Die Startelf des FCU
Grill - Doekhi, Knoche, Leite - Trimmel, Haberer, Khedira, Seguin, Juranovic - Becker, Behrens
So geht es die SGE an
Trapp - Jakic, Hasebe, Ndicka - Buta, Sow, Rode, Max - Götze - Borre, Kolo Muani
Das Schiedsrichter-Gespann
Bastian Dankert (SR), René Rohde (SR-A. 1), Marcel Unger (SR-A. 2), Martin Petersen (4. Offizieller), Marco Fritz (VA), Dominik Schaal (VA-A)
Das sagt Oliver Glasner
"Wir brauchen Aggressivität, Punch und Zielstrebigkeit. Aber genauso wichtig ist es, abgesichert zu sein. In Berlin hatten wir abgesehen von einer Situation eine gute Balance. Adrenalin wird genügend im Blut der Spieler sein."

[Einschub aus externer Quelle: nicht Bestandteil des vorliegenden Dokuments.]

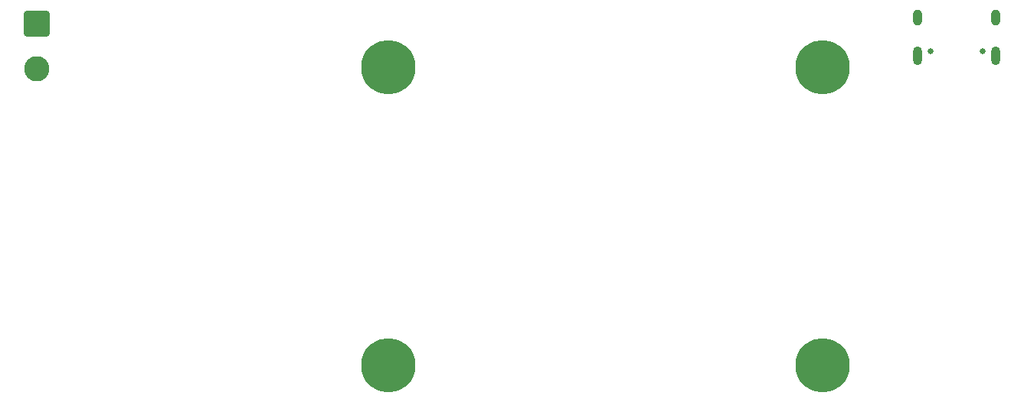
<source format=gbr>
%TF.GenerationSoftware,KiCad,Pcbnew,9.0.3*%
%TF.CreationDate,2025-11-10T23:22:15+01:00*%
%TF.ProjectId,AESS-PCB,41455353-2d50-4434-922e-6b696361645f,rev?*%
%TF.SameCoordinates,Original*%
%TF.FileFunction,Soldermask,Bot*%
%TF.FilePolarity,Negative*%
%FSLAX46Y46*%
G04 Gerber Fmt 4.6, Leading zero omitted, Abs format (unit mm)*
G04 Created by KiCad (PCBNEW 9.0.3) date 2025-11-10 23:22:15*
%MOMM*%
%LPD*%
G01*
G04 APERTURE LIST*
G04 Aperture macros list*
%AMRoundRect*
0 Rectangle with rounded corners*
0 $1 Rounding radius*
0 $2 $3 $4 $5 $6 $7 $8 $9 X,Y pos of 4 corners*
0 Add a 4 corners polygon primitive as box body*
4,1,4,$2,$3,$4,$5,$6,$7,$8,$9,$2,$3,0*
0 Add four circle primitives for the rounded corners*
1,1,$1+$1,$2,$3*
1,1,$1+$1,$4,$5*
1,1,$1+$1,$6,$7*
1,1,$1+$1,$8,$9*
0 Add four rect primitives between the rounded corners*
20,1,$1+$1,$2,$3,$4,$5,0*
20,1,$1+$1,$4,$5,$6,$7,0*
20,1,$1+$1,$6,$7,$8,$9,0*
20,1,$1+$1,$8,$9,$2,$3,0*%
G04 Aperture macros list end*
%ADD10O,1.000000X1.800000*%
%ADD11O,1.000000X2.100000*%
%ADD12C,0.650000*%
%ADD13RoundRect,0.250001X-1.149999X1.149999X-1.149999X-1.149999X1.149999X-1.149999X1.149999X1.149999X0*%
%ADD14C,2.800000*%
%ADD15C,6.004000*%
G04 APERTURE END LIST*
D10*
%TO.C,J2*%
X120490000Y-15120000D03*
D11*
X120490000Y-19300000D03*
D10*
X129130000Y-15120000D03*
D11*
X129130000Y-19300000D03*
D12*
X121920000Y-18800000D03*
X127700000Y-18800000D03*
%TD*%
D13*
%TO.C,J3*%
X23182500Y-15750000D03*
D14*
X23182500Y-20750000D03*
%TD*%
D15*
%TO.C,U1*%
X62050000Y-20607500D03*
X62050000Y-53607500D03*
X110050000Y-20607500D03*
X110050000Y-53607500D03*
%TD*%
M02*

</source>
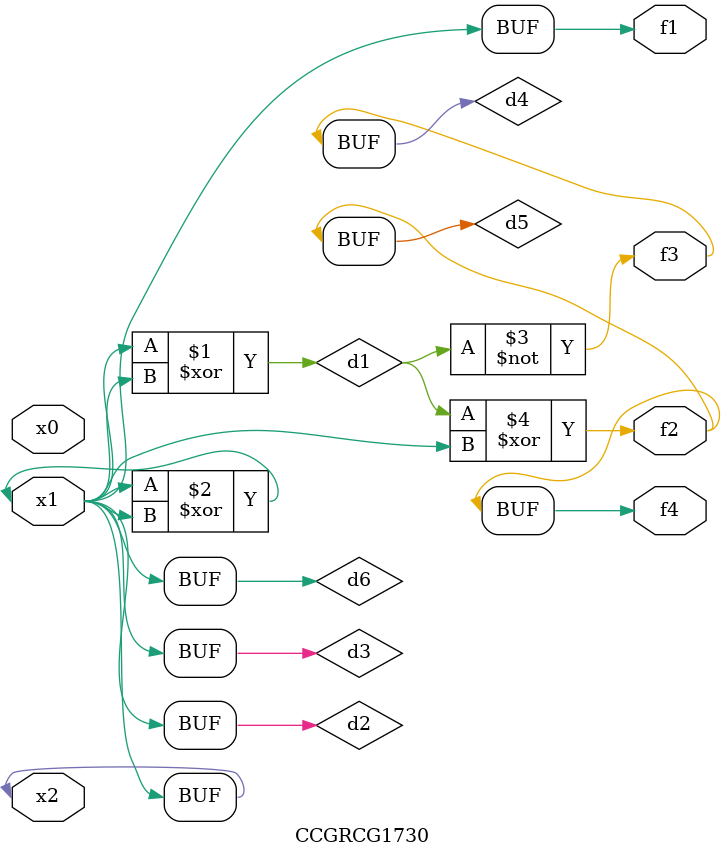
<source format=v>
module CCGRCG1730(
	input x0, x1, x2,
	output f1, f2, f3, f4
);

	wire d1, d2, d3, d4, d5, d6;

	xor (d1, x1, x2);
	buf (d2, x1, x2);
	xor (d3, x1, x2);
	nor (d4, d1);
	xor (d5, d1, d2);
	buf (d6, d2, d3);
	assign f1 = d6;
	assign f2 = d5;
	assign f3 = d4;
	assign f4 = d5;
endmodule

</source>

Frankfurt liebt Pokalwettbewerbe
Dass der Eintracht die Pokalwettbewerbe liegen, bewies sie bereits eindrucksvoll mit dem Gewinn des DFB-Pokals 2018 und dem Gewinn der Europa League 2022. Vor heimischer Kulisse und den Frankfurter Fans wird es für die Unioner also nicht einfach werden, das Ticket für das Halbfinale zu lösen.
Das sagt Urs Fischer
"Das letzte Duell gegen die Eintracht ist noch nicht lange her, beim letzten Mal hatten wir viel Glück. Wir selbst müssen kompakt stehen und miteinander arbeiten, das war beim Spiel vor zwei Wochen nicht immer der Fall."
Vorteil SGE
Generell spricht die Bilanz klar für die Adlerträger, denn von insgesamt 15 Spielen gewannen sie acht (vier Unentschieden, drei Niederlagen).

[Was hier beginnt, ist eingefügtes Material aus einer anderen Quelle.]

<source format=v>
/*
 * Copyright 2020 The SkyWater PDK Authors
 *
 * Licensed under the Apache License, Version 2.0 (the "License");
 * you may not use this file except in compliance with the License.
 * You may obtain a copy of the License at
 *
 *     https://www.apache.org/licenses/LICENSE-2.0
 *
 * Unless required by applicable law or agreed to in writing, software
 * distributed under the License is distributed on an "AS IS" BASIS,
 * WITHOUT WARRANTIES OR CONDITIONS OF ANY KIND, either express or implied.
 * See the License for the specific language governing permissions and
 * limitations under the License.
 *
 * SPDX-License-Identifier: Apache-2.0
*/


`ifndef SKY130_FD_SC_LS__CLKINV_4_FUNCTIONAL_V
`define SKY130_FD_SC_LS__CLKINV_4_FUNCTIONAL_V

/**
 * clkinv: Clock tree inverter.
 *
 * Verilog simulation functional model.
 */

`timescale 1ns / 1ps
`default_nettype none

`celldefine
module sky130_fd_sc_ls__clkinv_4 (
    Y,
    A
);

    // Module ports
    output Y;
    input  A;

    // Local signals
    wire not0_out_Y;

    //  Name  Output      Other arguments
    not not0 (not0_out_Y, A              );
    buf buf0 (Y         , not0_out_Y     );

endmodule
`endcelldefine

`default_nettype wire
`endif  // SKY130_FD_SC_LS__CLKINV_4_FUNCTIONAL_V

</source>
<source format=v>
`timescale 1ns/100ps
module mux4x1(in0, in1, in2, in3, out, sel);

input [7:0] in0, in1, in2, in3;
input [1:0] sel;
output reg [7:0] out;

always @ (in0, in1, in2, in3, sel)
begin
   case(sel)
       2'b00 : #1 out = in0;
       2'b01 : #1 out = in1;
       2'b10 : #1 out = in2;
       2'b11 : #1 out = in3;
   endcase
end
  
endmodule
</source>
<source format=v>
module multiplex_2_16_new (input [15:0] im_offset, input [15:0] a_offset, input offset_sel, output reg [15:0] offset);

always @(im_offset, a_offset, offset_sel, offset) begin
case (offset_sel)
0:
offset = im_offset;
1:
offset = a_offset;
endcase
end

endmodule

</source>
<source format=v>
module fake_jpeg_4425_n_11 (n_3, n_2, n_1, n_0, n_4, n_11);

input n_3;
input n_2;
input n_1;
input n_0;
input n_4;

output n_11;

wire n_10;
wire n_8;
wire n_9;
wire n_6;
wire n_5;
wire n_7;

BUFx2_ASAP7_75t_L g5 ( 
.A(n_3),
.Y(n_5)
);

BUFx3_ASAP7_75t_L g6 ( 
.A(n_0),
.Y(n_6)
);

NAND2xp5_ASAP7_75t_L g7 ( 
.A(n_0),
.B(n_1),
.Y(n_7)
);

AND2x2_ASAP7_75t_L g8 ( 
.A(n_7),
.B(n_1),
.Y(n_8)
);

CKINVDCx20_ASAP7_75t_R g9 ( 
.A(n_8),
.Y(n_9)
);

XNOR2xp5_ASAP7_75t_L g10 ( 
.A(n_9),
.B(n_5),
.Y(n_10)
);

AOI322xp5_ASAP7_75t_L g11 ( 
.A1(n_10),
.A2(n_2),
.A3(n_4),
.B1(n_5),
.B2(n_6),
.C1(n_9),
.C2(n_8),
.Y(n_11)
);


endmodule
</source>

Frankfurt investierte viel
6:3 Schüsse direkt auf das Tor, 58 Prozent Ballbesitz und 193 Sprints reichten am 25. Spieltag nicht aus, um an der Alten Försterei etwas Zählbares zu holen.
Schnelles Re-Match
Die beiden Teams trafen erst vor drei Wochen aufeinander: Am 25. Spieltag der Bundesliga gewannen die Köpenicker mit 2:0 gegen die SGE.